Great, these are BAM files before peak calling correct? Do they need to be sorted? I have them sorted by name at the moment.

1
Entering edit mode

The same BAM files you used for peak calling, no specific sort order. Name-sorted is fine. I personally do not use -p since in my understanding each read (or rather read start site) in paired-end sequencing represents a unique cutting event from ATAC-seq. Using -p would throw away half of your observations imho.

0
Entering edit mode

Hi ATpoint, I know this was written 9 weeks ago, but I was wondering if you could explain further why you do not use -p if the ATAC sequencing run was paired ended?

Thanks!

2
Entering edit mode

Based on my understanding the transposon (Tn) integrates into the genome and makes a single cut, introducing the sequencing adapter. This is what we detect as one end of a sequencing read. The second end of the read is the position where a second transposon integrated and introduced its adapter. Therefore I prefer to count cutting events (which is the end of each read) rather than fragments because the two cutting events are independent events. If you count fragments rather than cutting events then imho you throw away half of the observations and notably reduce power for differential analysis.

0
Entering edit mode

That makes sense! I'll keep that in mind going forward.Thanks

0
Entering edit mode

Hi ATpoint! I have a follow up question for this. Would you shift the reads from the bam files before featureCounts, or would you just input exactly the same bam files that you used for peak calling? My concern comes from the way peaks are called by Genrich in ATAC-seq mode, with peaks being called from intervals centered on Tn5 cut sited (end of reads). Shouldn't then the bam files reads be centered to the cut sites as well to achieve a more accurate read count within the peak ranges, or this doesn't matter at all?
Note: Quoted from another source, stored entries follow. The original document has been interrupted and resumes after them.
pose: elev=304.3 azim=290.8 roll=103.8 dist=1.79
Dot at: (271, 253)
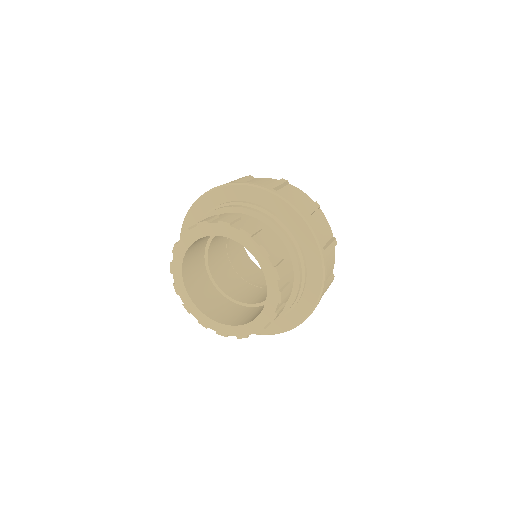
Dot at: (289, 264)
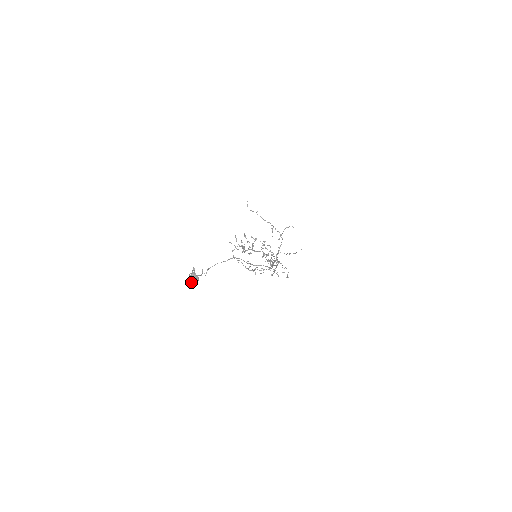
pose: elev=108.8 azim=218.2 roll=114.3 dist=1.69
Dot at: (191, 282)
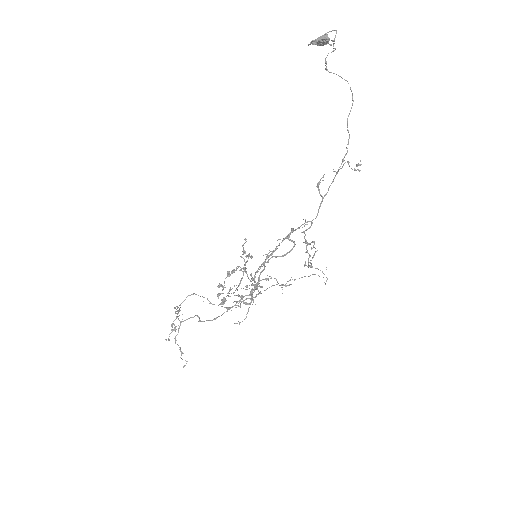
Dot at: (313, 42)
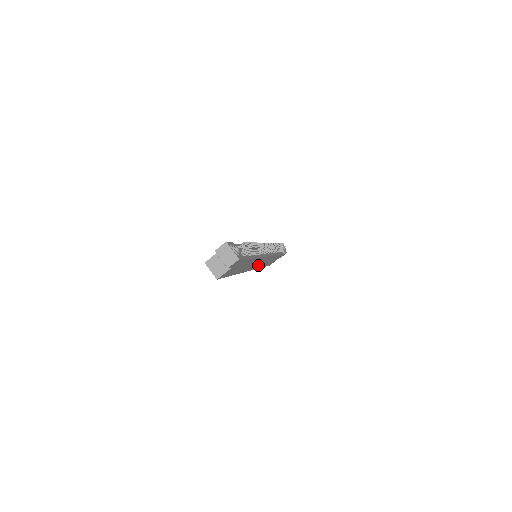
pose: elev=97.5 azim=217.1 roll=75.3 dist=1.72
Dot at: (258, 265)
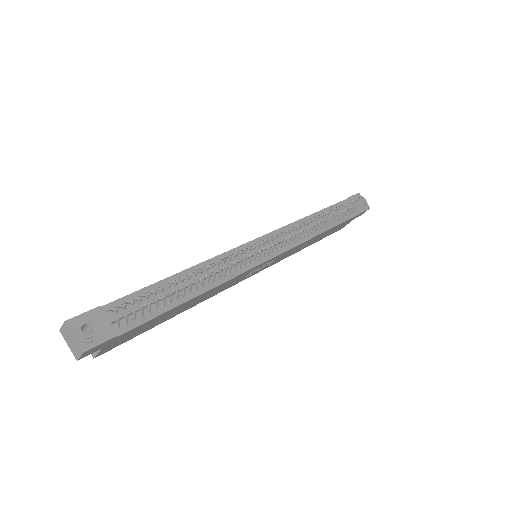
Dot at: (269, 264)
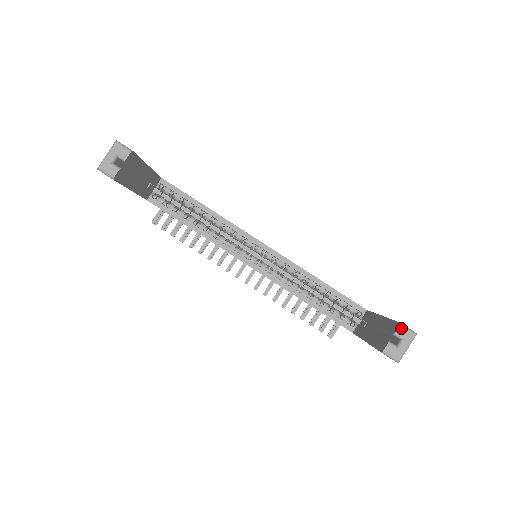
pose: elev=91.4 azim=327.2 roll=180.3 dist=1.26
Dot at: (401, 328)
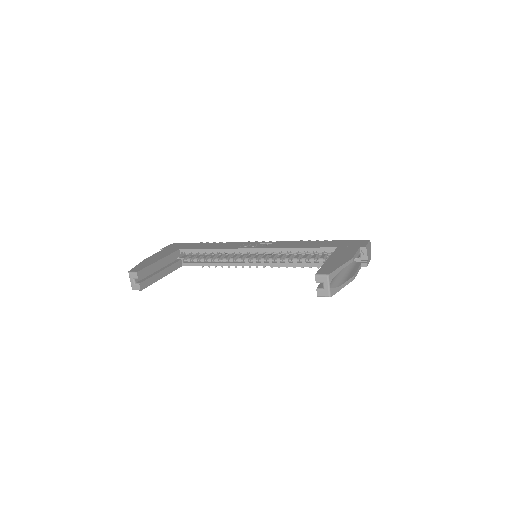
Dot at: (317, 277)
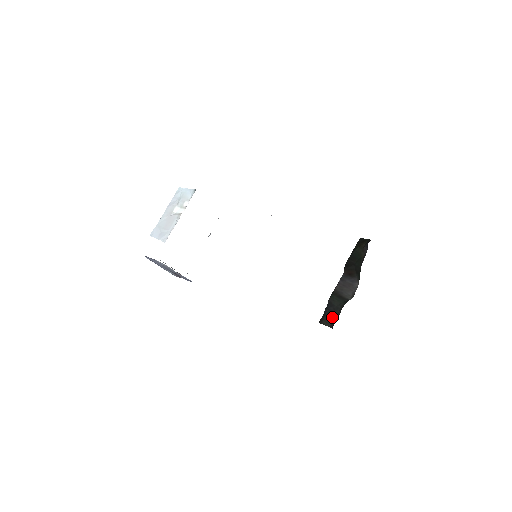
I had already opened another thread for asking this before I came here (https://www.biostars.org/p/448204/). I hope that it's fine that I ask here as well, but I would really like to have your opinion on this topic

2
Entering edit mode
2.4 years ago
MatthewP ★ 1.2k

Hello, the paper below introduce main ATAC-seq analysis steps and many software/packages. I think is useful for beginner.

Yan, F., Powell, D.R., Curtis, D.J. et al. From reads to insight: a hitchhiker’s guide to ATAC-seq data analysis. Genome Biol 21, 22 (2020). https://doi.org/10.1186/s13059-020-1929-3

0
Entering edit mode
2.4 years ago

The csaw package does its own peak calling before allowing you to do the differential binding/accessibility assessment using the information from the replicates.